Stated task =>
Copy the data below word for word, keeping every line as it appears.

(Stored records)
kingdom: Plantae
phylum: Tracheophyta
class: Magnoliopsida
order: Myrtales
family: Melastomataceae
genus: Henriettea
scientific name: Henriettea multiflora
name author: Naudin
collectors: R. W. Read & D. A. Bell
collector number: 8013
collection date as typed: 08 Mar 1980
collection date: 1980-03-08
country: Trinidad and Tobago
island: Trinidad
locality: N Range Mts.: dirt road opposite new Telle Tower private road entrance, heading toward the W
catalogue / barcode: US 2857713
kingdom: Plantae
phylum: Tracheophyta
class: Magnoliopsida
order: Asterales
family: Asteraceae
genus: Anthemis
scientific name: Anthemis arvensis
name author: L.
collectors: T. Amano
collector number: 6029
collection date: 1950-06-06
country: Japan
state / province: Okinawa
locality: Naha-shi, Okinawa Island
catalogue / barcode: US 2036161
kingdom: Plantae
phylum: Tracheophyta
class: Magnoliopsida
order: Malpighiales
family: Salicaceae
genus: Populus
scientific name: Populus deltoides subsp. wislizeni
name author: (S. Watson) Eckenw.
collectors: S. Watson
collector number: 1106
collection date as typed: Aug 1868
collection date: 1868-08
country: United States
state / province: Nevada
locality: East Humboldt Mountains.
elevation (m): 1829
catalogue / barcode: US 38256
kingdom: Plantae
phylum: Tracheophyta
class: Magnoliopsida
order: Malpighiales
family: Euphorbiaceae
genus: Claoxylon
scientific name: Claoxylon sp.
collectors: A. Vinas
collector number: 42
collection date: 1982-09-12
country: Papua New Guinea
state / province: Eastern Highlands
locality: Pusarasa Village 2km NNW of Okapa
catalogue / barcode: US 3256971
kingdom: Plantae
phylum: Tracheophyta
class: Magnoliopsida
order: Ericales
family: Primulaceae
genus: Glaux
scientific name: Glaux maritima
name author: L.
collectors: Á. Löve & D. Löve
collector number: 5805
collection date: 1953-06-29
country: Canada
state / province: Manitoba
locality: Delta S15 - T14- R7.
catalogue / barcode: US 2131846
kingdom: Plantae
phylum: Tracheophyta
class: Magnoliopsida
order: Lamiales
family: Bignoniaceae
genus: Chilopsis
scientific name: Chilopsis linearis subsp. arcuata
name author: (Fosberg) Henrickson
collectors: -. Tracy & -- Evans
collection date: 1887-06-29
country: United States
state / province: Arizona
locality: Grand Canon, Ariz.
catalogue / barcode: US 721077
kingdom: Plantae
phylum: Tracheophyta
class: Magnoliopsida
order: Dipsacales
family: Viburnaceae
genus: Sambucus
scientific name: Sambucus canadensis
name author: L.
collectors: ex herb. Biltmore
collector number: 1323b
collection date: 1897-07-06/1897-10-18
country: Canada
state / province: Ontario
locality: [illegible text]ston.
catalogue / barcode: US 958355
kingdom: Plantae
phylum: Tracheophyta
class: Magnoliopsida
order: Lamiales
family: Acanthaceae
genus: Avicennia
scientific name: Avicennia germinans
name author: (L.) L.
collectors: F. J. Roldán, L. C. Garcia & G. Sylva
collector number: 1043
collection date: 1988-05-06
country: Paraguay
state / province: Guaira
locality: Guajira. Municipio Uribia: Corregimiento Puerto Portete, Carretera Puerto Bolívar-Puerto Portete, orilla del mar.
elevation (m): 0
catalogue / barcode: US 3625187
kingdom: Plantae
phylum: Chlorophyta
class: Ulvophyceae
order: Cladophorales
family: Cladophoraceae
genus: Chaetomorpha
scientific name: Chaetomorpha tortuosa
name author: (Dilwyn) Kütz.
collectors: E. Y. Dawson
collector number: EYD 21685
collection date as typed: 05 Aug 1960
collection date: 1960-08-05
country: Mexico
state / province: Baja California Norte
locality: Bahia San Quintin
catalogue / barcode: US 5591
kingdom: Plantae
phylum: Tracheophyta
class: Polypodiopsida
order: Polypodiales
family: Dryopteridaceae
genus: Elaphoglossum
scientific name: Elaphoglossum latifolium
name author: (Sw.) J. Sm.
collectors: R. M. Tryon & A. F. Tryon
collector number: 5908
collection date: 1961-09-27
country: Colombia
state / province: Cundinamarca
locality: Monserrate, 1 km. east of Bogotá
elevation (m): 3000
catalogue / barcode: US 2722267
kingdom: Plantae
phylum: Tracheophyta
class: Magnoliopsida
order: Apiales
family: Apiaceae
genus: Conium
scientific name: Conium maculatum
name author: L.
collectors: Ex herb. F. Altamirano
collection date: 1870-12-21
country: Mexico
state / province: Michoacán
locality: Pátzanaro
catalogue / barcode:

Answer for the task =>
kingdom: Plantae
phylum: Tracheophyta
class: Magnoliopsida
order: Myrtales
family: Melastomataceae
genus: Henriettea
scientific name: Henriettea multiflora
name author: Naudin
collectors: R. W. Read & D. A. Bell
collector number: 8013
collection date as typed: 08 Mar 1980
collection date: 1980-03-08
country: Trinidad and Tobago
island: Trinidad
locality: N Range Mts.: dirt road opposite new Telle Tower private road entrance, heading toward the W
catalogue / barcode: US 2857713
kingdom: Plantae
phylum: Tracheophyta
class: Magnoliopsida
order: Asterales
family: Asteraceae
genus: Anthemis
scientific name: Anthemis arvensis
name author: L.
collectors: T. Amano
collector number: 6029
collection date: 1950-06-06
country: Japan
state / province: Okinawa
locality: Naha-shi, Okinawa Island
catalogue / barcode: US 2036161
kingdom: Plantae
phylum: Tracheophyta
class: Magnoliopsida
order: Malpighiales
family: Salicaceae
genus: Populus
scientific name: Populus deltoides subsp. wislizeni
name author: (S. Watson) Eckenw.
collectors: S. Watson
collector number: 1106
collection date as typed: Aug 1868
collection date: 1868-08
country: United States
state / province: Nevada
locality: East Humboldt Mountains.
elevation (m): 1829
catalogue / barcode: US 38256
kingdom: Plantae
phylum: Tracheophyta
class: Magnoliopsida
order: Malpighiales
family: Euphorbiaceae
genus: Claoxylon
scientific name: Claoxylon sp.
collectors: A. Vinas
collector number: 42
collection date: 1982-09-12
country: Papua New Guinea
state / province: Eastern Highlands
locality: Pusarasa Village 2km NNW of Okapa
catalogue / barcode: US 3256971
kingdom: Plantae
phylum: Tracheophyta
class: Magnoliopsida
order: Ericales
family: Primulaceae
genus: Glaux
scientific name: Glaux maritima
name author: L.
collectors: Á. Löve & D. Löve
collector number: 5805
collection date: 1953-06-29
country: Canada
state / province: Manitoba
locality: Delta S15 - T14- R7.
catalogue / barcode: US 2131846
kingdom: Plantae
phylum: Tracheophyta
class: Magnoliopsida
order: Lamiales
family: Bignoniaceae
genus: Chilopsis
scientific name: Chilopsis linearis subsp. arcuata
name author: (Fosberg) Henrickson
collectors: -. Tracy & -- Evans
collection date: 1887-06-29
country: United States
state / province: Arizona
locality: Grand Canon, Ariz.
catalogue / barcode: US 721077
kingdom: Plantae
phylum: Tracheophyta
class: Magnoliopsida
order: Dipsacales
family: Viburnaceae
genus: Sambucus
scientific name: Sambucus canadensis
name author: L.
collectors: ex herb. Biltmore
collector number: 1323b
collection date: 1897-07-06/1897-10-18
country: Canada
state / province: Ontario
locality: [illegible text]ston.
catalogue / barcode: US 958355
kingdom: Plantae
phylum: Tracheophyta
class: Magnoliopsida
order: Lamiales
family: Acanthaceae
genus: Avicennia
scientific name: Avicennia germinans
name author: (L.) L.
collectors: F. J. Roldán, L. C. Garcia & G. Sylva
collector number: 1043
collection date: 1988-05-06
country: Paraguay
state / province: Guaira
locality: Guajira. Municipio Uribia: Corregimiento Puerto Portete, Carretera Puerto Bolívar-Puerto Portete, orilla del mar.
elevation (m): 0
catalogue / barcode: US 3625187
kingdom: Plantae
phylum: Chlorophyta
class: Ulvophyceae
order: Cladophorales
family: Cladophoraceae
genus: Chaetomorpha
scientific name: Chaetomorpha tortuosa
name author: (Dilwyn) Kütz.
collectors: E. Y. Dawson
collector number: EYD 21685
collection date as typed: 05 Aug 1960
collection date: 1960-08-05
country: Mexico
state / province: Baja California Norte
locality: Bahia San Quintin
catalogue / barcode: US 5591
kingdom: Plantae
phylum: Tracheophyta
class: Polypodiopsida
order: Polypodiales
family: Dryopteridaceae
genus: Elaphoglossum
scientific name: Elaphoglossum latifolium
name author: (Sw.) J. Sm.
collectors: R. M. Tryon & A. F. Tryon
collector number: 5908
collection date: 1961-09-27
country: Colombia
state / province: Cundinamarca
locality: Monserrate, 1 km. east of Bogotá
elevation (m): 3000
catalogue / barcode: US 2722267
kingdom: Plantae
phylum: Tracheophyta
class: Magnoliopsida
order: Apiales
family: Apiaceae
genus: Conium
scientific name: Conium maculatum
name author: L.
collectors: Ex herb. F. Altamirano
collection date: 1870-12-21
country: Mexico
state / province: Michoacán
locality: Pátzanaro
catalogue / barcode:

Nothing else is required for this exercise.